Update a Running Confluent Platform Configuration Using Ansible Playbooks

You can use Ansible Playbooks for Confluent Platform to update the configuration of Confluent Platform components by rerunning the provisioning playbook with an updated inventory file.

There are two deployment strategies: rolling and parallel. Parallel is the default mode for redeployment on running clusters.

Parallel deployment

In a parallel deployment, the deployment steps happen across all nodes in a component at once. This method saves time, but leads to a service-wide simultaneous restart.

Because rolling deployments are less impactful and do not cause a service disruption, they are generally the safer option, but they do not work for every use case. Major authentication and encryption changes do not work in a rolling redeployment because, taking authentication as an example, the first node will be restarted with an updated authentication mechanism that is invalid against the rest of the cluster.

The following reconfiguration use cases are best handled with a parallel redeployment:

  • Major authentication changes
  • Updating certificates signed by a new CA or intermediate CA
  • Enabling RBAC

Rolling deployment

In a rolling deployment, one node is reconfigured, redeployed, and has health checks validated before moving onto the next. In the event of a deployment failure on a node, the playbook stops and all remaining nodes stay untouched and keep the old configuration.

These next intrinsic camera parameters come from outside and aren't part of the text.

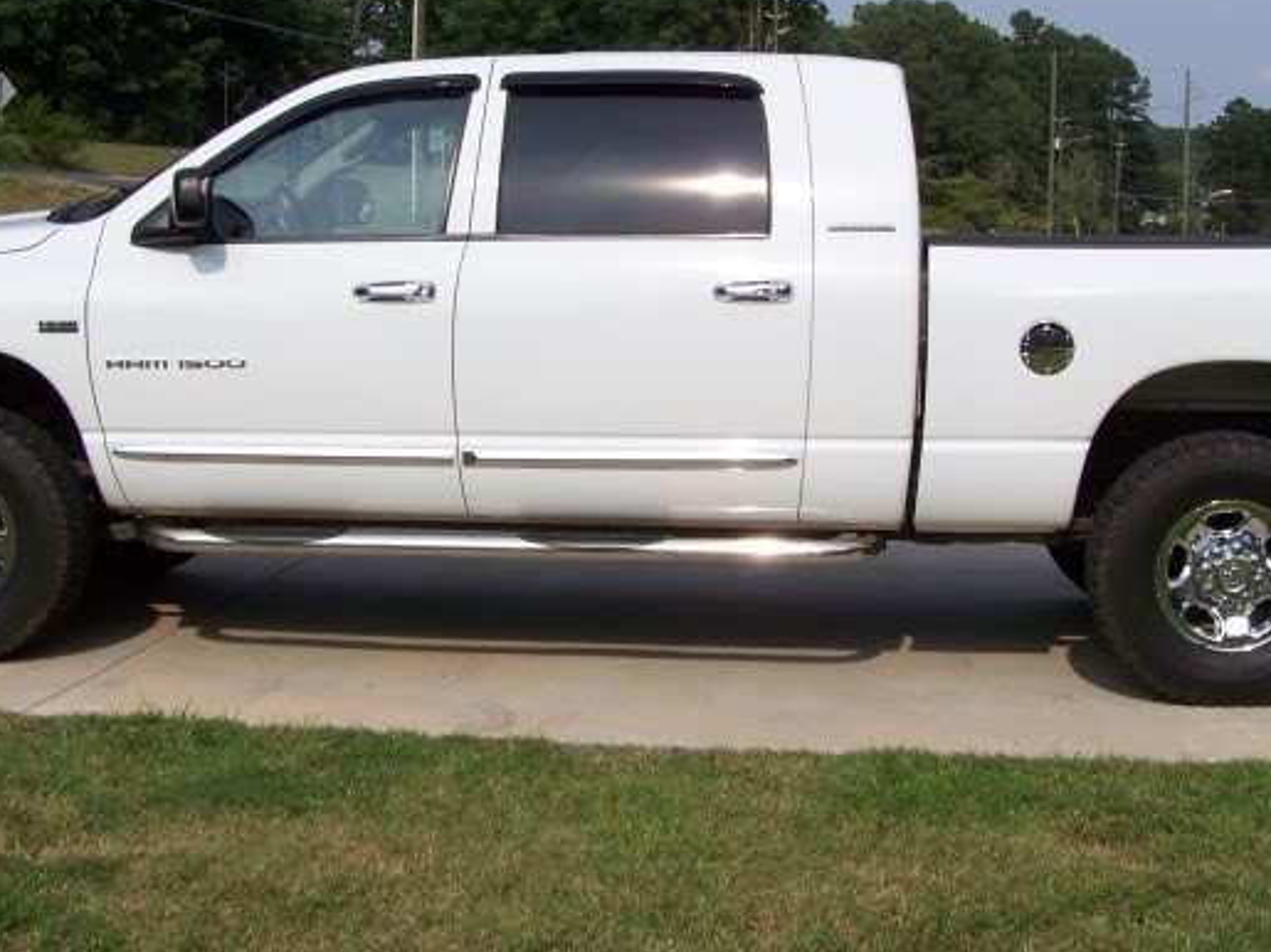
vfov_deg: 24.7
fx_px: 2166
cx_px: 659
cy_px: 350
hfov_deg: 32.7
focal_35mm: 59
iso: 64
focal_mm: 6.3
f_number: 4
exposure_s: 1/640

The following reconfigurations are best handled with a rolling deployment:

  • Simple property updates such as the Kafka property log.retention.hours
  • Java arguments updates
  • Environment variable updates
  • Updating certificates which are signed by the same CA or intermediate CA

To enable rolling deployment mode, set the following variable:

deployment_strategy: rolling

Or, to select specific components to use the rolling deployment mode, set the following variables:

zookeeper_deployment_strategy: rolling
kafka_broker_deployment_strategy: rolling

Additional variables and tags for reconfiguration

To have cp-ansible pause after each node passes its health check, set the below variable to true. The Ansible output logs will stop and wait for user input to proceed again. This can be useful if you want to do additional manual verification on each node.

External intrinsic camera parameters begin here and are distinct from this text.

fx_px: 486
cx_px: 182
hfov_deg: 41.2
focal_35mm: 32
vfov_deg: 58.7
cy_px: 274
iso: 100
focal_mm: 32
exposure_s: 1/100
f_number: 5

pause_rolling_deployment: true

To specify a component to pause on, set <component>_pause_rolling_deployment to true. For example:

zookeeper_pause_rolling_deployment: true
kafka_broker_pause_rolling_deployment: true

The Ansible Tag package has been added to package installation tasks. It is highly recommended to skip those tasks to ensure no upgrade happens. Skipping those tasks will also save time. Add the following argument to your Ansible command:

--skip-tags package

Update the Confluent Platform configuration

  1. Before proceeding with any update, create a backup of your existing inventory file in a version control system, such as Git. This allows you to roll back to a previous configuration in case the reconfiguration fails.

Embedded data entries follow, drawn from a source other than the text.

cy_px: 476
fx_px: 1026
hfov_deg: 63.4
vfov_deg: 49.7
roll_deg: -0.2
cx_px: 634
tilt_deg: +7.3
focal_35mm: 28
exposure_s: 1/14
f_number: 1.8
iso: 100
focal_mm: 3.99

  2. Update your inventory file to reflect desired property changes on the cluster.

  3. Run the provisioning playbook.

    • For a rolling deployment, run:

      ansible-playbook -i hosts.yml confluent.platform.all \
        --skip-tags package \
        --extra-vars deployment_strategy=rolling
      

      The --extra-vars argument overrides variables in your inventory file.

    • For a parallel deployment, run:

      ansible-playbook -i hosts.yml confluent.platform.all \
        --skip-tags package
      

Failure handling

The following options are supported when a configuration update fails.

Note that many Confluent Platform components (especially Kafka) can handle single node outages.

  • After a deployment fails on a node, to rollback the node, revert your inventory file and redeploy on the node:

    # Revert your inventory file and run the following command.
    
    ansible-playbook -i hosts.yml confluent.platform.all \
      --skip-tags package \
      --limit <broken-node>
    
  • Try a new configuration on the broken node. Update your inventory file once again and redeploy on the node:

    # Update your inventory file and run the following command.
    
    ansible-playbook -i hosts.yml confluent.platform.all \
      --skip-tags package \
      --limit <broken-node>
    
    # Now deploy against all nodes.
    
    ansible-playbook -i hosts.yml confluent.platform.all \
      --skip-tags package
    
  • Enter the following command if you need a parallel restart for the change to work (for example, when enabling RBAC):

    ansible-playbook -i hosts.yml confluent.platform.all \
      --skip-tags package \
      -e deployment_strategy=parallel